Дорожка наверх показалась длиннее прежнего. Чуть ли не спотыкаясь, Анна одолела лужайку и прошла в дом сзади, через стеклянные двери. Из гостиной доносились голоса. Анна заглянула в комнату. При виде нее Мафалда и графиня делла Треката смолкли. Сазерленд так ничего и не сказал Анне о Мафалде, быть может, списал хозяйку дома со счетов: что с нее взять — несчастная женщина. Графиня приветливо похлопала рукой по дивану.
— Заходите, расскажите нам о мире за этими стенами, — позвала она.
Мафалда надела к чаю синее платье — и гипсовую маску на лицо, белую, холодную и невыразительную.

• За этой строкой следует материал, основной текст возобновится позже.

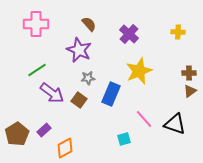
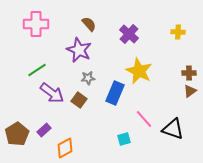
yellow star: rotated 24 degrees counterclockwise
blue rectangle: moved 4 px right, 1 px up
black triangle: moved 2 px left, 5 px down
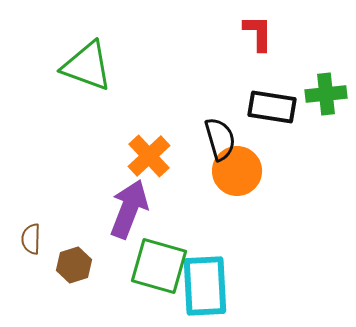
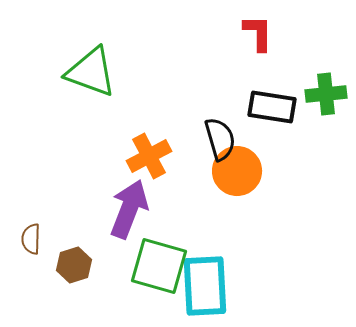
green triangle: moved 4 px right, 6 px down
orange cross: rotated 15 degrees clockwise
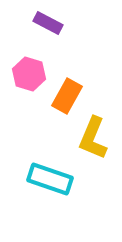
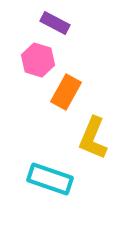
purple rectangle: moved 7 px right
pink hexagon: moved 9 px right, 14 px up
orange rectangle: moved 1 px left, 4 px up
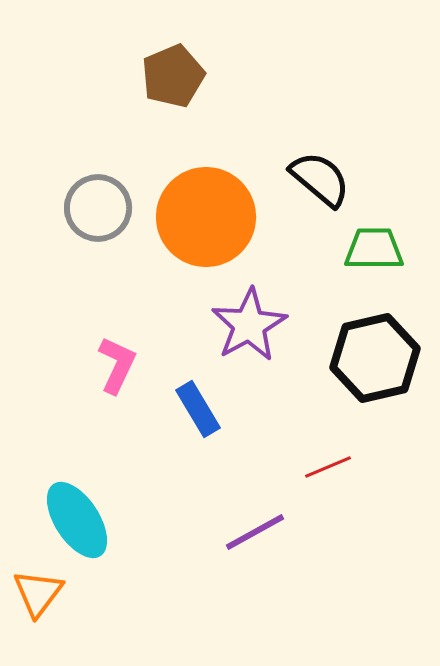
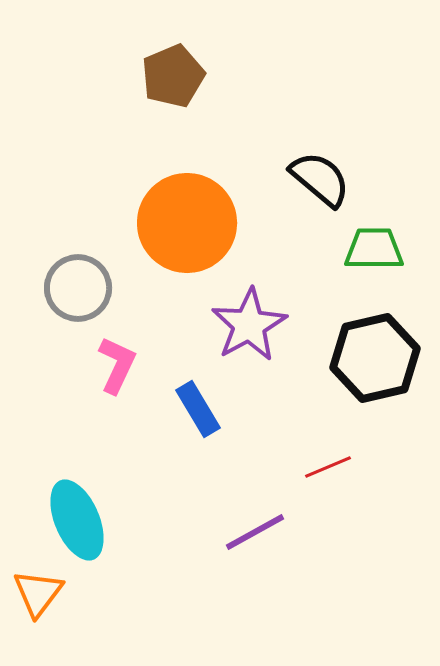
gray circle: moved 20 px left, 80 px down
orange circle: moved 19 px left, 6 px down
cyan ellipse: rotated 10 degrees clockwise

— Мир печатания под диктовку нынче показался мне скучноватым. — С этой отговоркой Анна попыталась ускользнуть, но графиня чуть ли не силой усадила ее на диван.
— Вас что, и на обед не выпустили?
— Я ходила в Службу государственной безопасности оформлять документы.
— Но вы же должны были поесть хоть раз за день!
— У мистера Кардью было сегодня слишком много работы.
— Будь я такой молоденькой, ни за что бы не поехала в эту глушь, в Лиссабон, да еще секретаршей!
— Я хотела работать в Женской Королевской военно-морской службе, но меня не взяли из-за легких. Врачи забраковали.
— Но тут-то вы бегаете повсюду, — проворчала Мафалда так, словно речь шла о домашнем животном, к повадкам которого нужно присмотреться.
— В Лондоне я задыхалась, стоило мне два квартала пройти.
— Лондонский смог, — посочувствовала графиня. — Страшная вещь.
— Мама говорит, все из-за бомбежек.
— Этого следовало ожидать. — Судя по интонации Мафалды, если ожидать и «следовало», то лично она этого не ожидала. — Нервы доведут до чего угодно.
— А что думает об этом ваш отец?
Откуда ни возьмись всплыла картинка: мать жестко отчитывает ее, наседает как староста в школе.
— Мой отец? У меня нет… — Анна осеклась: угрожающий образ матери на мгновение нарушил тщательно выстроенную легенду, в которой она имела обоих родителей. — У меня ни малейшего представления о том, что он думает, — неуклюже вывернулась она.
— Как странно, — прокомментировала Мафалда. — Мой отец всегда интересовался здоровьем детей. Он мог бы врачом стать.
— А я своего отца не знала, — вздохнула графиня.